The case involved two German-Palestinian adults who threw Molotov cocktails at the Wuppertal synagogue in July, causing 800 euros worth of damage. The court decided the attack wasn’t anti-Semitic and therefore let them off with suspended jail sentences and community service. And why wasn’t it anti-Semitic? Because, said the court, the perpetrators were simply trying to bring “attention to the Gaza conflict” then raging between Hamas and Israel. And of course there’s nothing anti-Semitic about attacking Jews in one country to “bring attention” to acts by other Jews in another country; they’re all Jews, aren’t they? Doubtless the court would be equally understanding if Israelis torched a German church to “bring attention to” this abhorrent ruling.
Nor is the ruling an aberration; it’s quite representative of elite German thought. Last year, Prof. Monika Schwarz-Friesel of the Technical University of Berlin published a study that analyzed 10 years’ worth of hate mail sent to the Central Council of Jews in Germany and the Israeli embassy in Berlin. To her surprise, only 3 percent came from right-wing extremists, while over 60 percent came from educated members of “the social mainstream.” And these letters weren’t mere “Israel criticism”; they contained classic anti-Semitic statements like “It is possible that the murder of innocent children suits your long tradition” or “For the last 2,000 years, you’ve been stealing land and committing genocide.”
Needless to say, educated elites in other European countries aren’t much better. Last month, for instance, a BCC reporter drew fire for implying that the kosher supermarket attack in Paris was somehow justified because “Palestinians suffer hugely at Jewish hands as well.” And just last week, Britain’s Sky News “apologized” for showing footage from the Gaza war above a strip saying “Auschwitz remembered” during a Holocaust Memorial Day interview with Britain’s chief rabbi; the “apology” defended the original decision as “logical” even while admitting that in retrospect, it was “unfortunate.” After all, what could be more logical than implicitly comparing a war that killed some 2,100 Palestinians (and 72 Israelis) to the deliberate extermination of six million Jews?

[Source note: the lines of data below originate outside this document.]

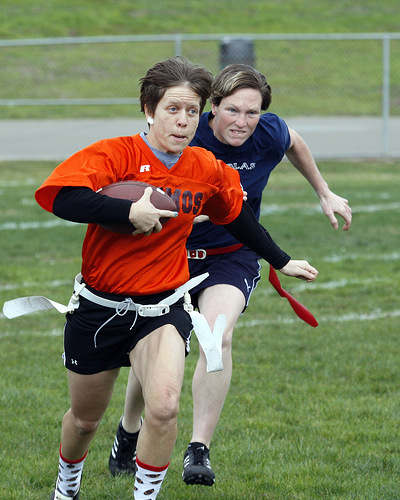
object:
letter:
[141, 161, 150, 179]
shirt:
[38, 134, 242, 294]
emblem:
[70, 356, 80, 365]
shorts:
[59, 278, 196, 376]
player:
[34, 54, 320, 500]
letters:
[131, 186, 203, 219]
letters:
[226, 157, 258, 173]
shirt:
[174, 109, 290, 256]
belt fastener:
[185, 249, 204, 261]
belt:
[187, 243, 245, 263]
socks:
[53, 449, 174, 500]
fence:
[0, 30, 400, 159]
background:
[0, 0, 399, 499]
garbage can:
[214, 38, 253, 74]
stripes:
[184, 441, 215, 487]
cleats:
[109, 417, 215, 488]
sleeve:
[52, 182, 133, 228]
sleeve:
[226, 197, 293, 275]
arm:
[34, 136, 129, 229]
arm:
[190, 144, 292, 272]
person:
[35, 56, 353, 500]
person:
[101, 58, 359, 487]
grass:
[0, 0, 399, 500]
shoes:
[110, 422, 218, 484]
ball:
[92, 182, 176, 233]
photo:
[0, 0, 399, 500]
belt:
[69, 268, 215, 318]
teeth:
[229, 127, 247, 134]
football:
[0, 0, 399, 500]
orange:
[37, 136, 243, 291]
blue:
[168, 107, 289, 312]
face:
[154, 83, 200, 152]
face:
[217, 86, 261, 149]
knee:
[141, 384, 183, 424]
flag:
[190, 308, 226, 372]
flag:
[264, 261, 321, 329]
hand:
[128, 186, 183, 239]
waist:
[75, 271, 189, 306]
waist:
[185, 236, 259, 262]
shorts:
[174, 243, 262, 312]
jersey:
[34, 136, 248, 297]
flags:
[0, 290, 85, 328]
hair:
[139, 56, 217, 127]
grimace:
[166, 128, 186, 142]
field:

Indeed, this comparison is so “logical” to many educated Westerners that during the Gaza war, Israel’s Yad Vashem Holocaust museum felt the need to publish a special FAQs section on its website explaining why the war wasn’t comparable to the Holocaust, why Palestinians aren’t victims of genocide, and why Gaza isn’t a ghetto. You’d think this would be self-evident, but in a world where 35 percent of Germans say Israel treats Palestinians just like the Nazis treated Jews, and where Britons loathe Israel more than any other country except North Korea, it clearly isn’t.
In short, modern anti-Semitism can’t be fought without addressing a problem that too many members of Europe’s educated elites refuse to see: The propagators of today’s anti-Semitism come primarily from their own Israel-obsessed ranks, not from the far-right fringes. And one can’t help wondering whether Jews were left off Germany’s blue-ribbon panel precisely because they might have the temerity to point this out.